[DTrace-devel] [PATCH v6] proc: fix race between dt_proc_signal receipt and waitpid()

Nick Alcock nick.alcock at oracle.com
Sat Oct 28 00:45:25 UTC 2023


So it turns out that the unfixable race mentioned in the parent commit is
quite easy to hit at dtrace -c startup: connection and breakpoint setup
involves a whole bunch of Pwait() calls, and at the same time the control
thread is likely to be doing a whole bunch of proxy calls too.  Reviving
test/unittest/pid/tst.manypids.so (whose purpose appears to be to LD_PRELOAD
a massive pile of libraries, some of who might have constructors that
malloc(), then run a lot of sleep(1)s under those preloads and watch for
mallocs) so that it preloads libraries that actually exist on Linux easily
triggers this problem.

It turns out the race is not unfixable! As noted in the last commit, the
problem is that if the proxy-call signal hits the control thread immediately
before the waitpid() starts, it won't exit with -EINTR because it hasn't
started yet, but it's too late for us to check the variable set by the
signal handler, so we miss the signal arriving and deadlock.
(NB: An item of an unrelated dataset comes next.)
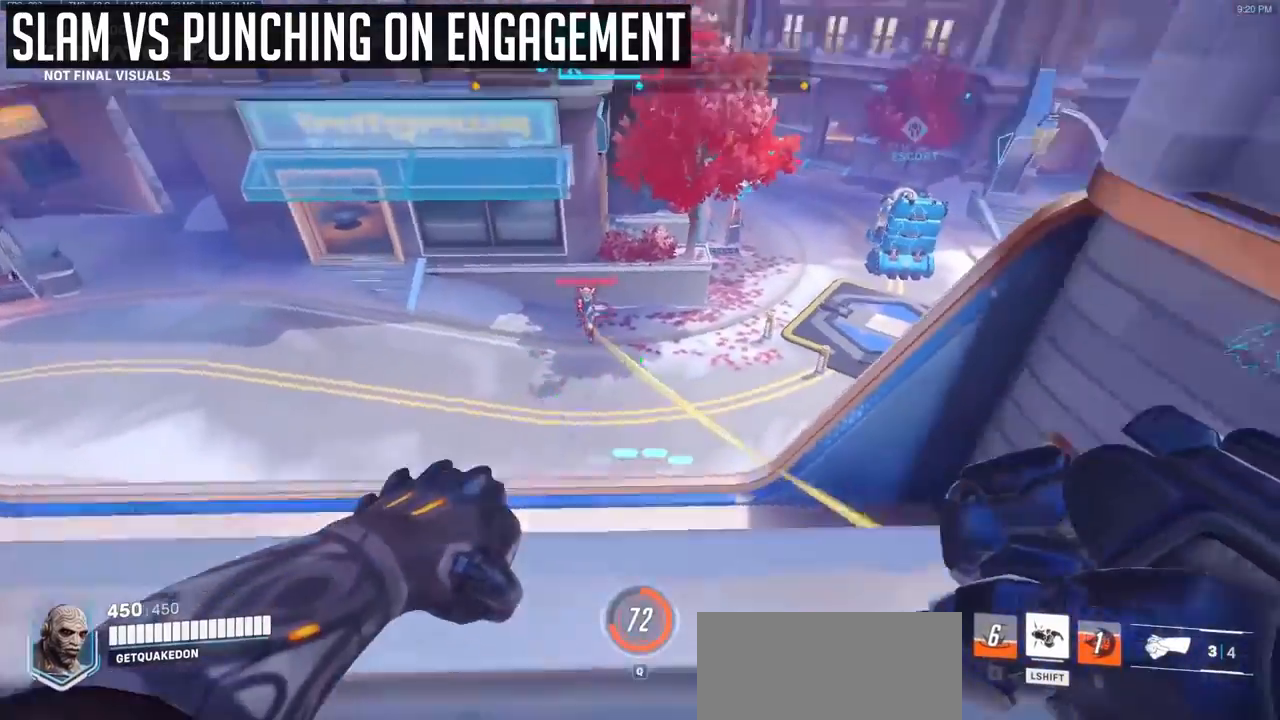
{"keys": ["a", "d"], "mouse": [], "events": [[33, "d", "up"], [83, "a", "down"], [133, "mouse_left", "down"], [267, "mouse_left", "up"], [467, "s", "up"], [500, "d", "down"]]}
The solution is to set up a timer that *repeatedly* hits the control thread
with the proxy-call signal; thus, if the first one is missed it will soon be
followed by many more, one of which will soon hit when the waitpid() is
running and -EINTR it properly. The only tricky part is that doing a
pthread_kill() from a timer (rather than just a kill()) requires a
non-portable "intended only for use by threading libraries" SIGEV_THREAD_ID
flag to timer_create(), in conjunction with a use of a nonportable field in
the struct sigevent: but the latter field is part of the ABI and cannot
change, and the SIGEV_THREAD_ID option is used by glibc's implementation of
SIGEV_THREAD and thus can be assumed to have stable semantics as well. So we
can use it without fear.  (The only tricky part is getting the Linux-facing
thread ID, for which we need gettid() even if glibc doesn't provide it.)
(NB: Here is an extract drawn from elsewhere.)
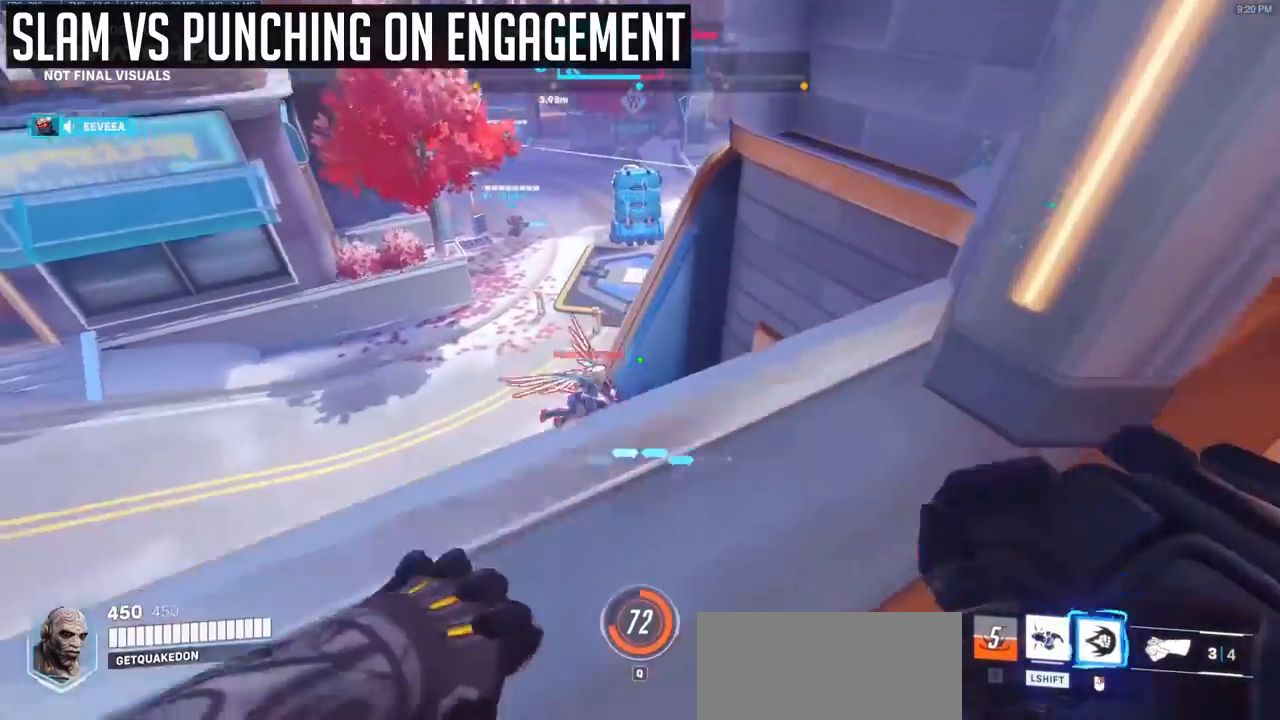
{"keys": ["a"], "mouse": ["right"], "events": [[67, "a", "up"], [117, "space", "up"], [250, "mouse_right", "down"], [350, "a", "down"]]}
To avoid excessive expense doing all this on every proxy call, we set up the
actual timer in advance, as the control thread starts, and only arm it when
the proxy_call happens.  We disarm it twice: in proxy_call() in case the
signal hit when the control thread wasn't in waitpid() at all, and in the
waitpid_lock_hook so that if it *is* in waitpid(), it is disarmed
immediately after waitpid() returns and doesn't keep hitting us with
pointless signals after they are no longer needed.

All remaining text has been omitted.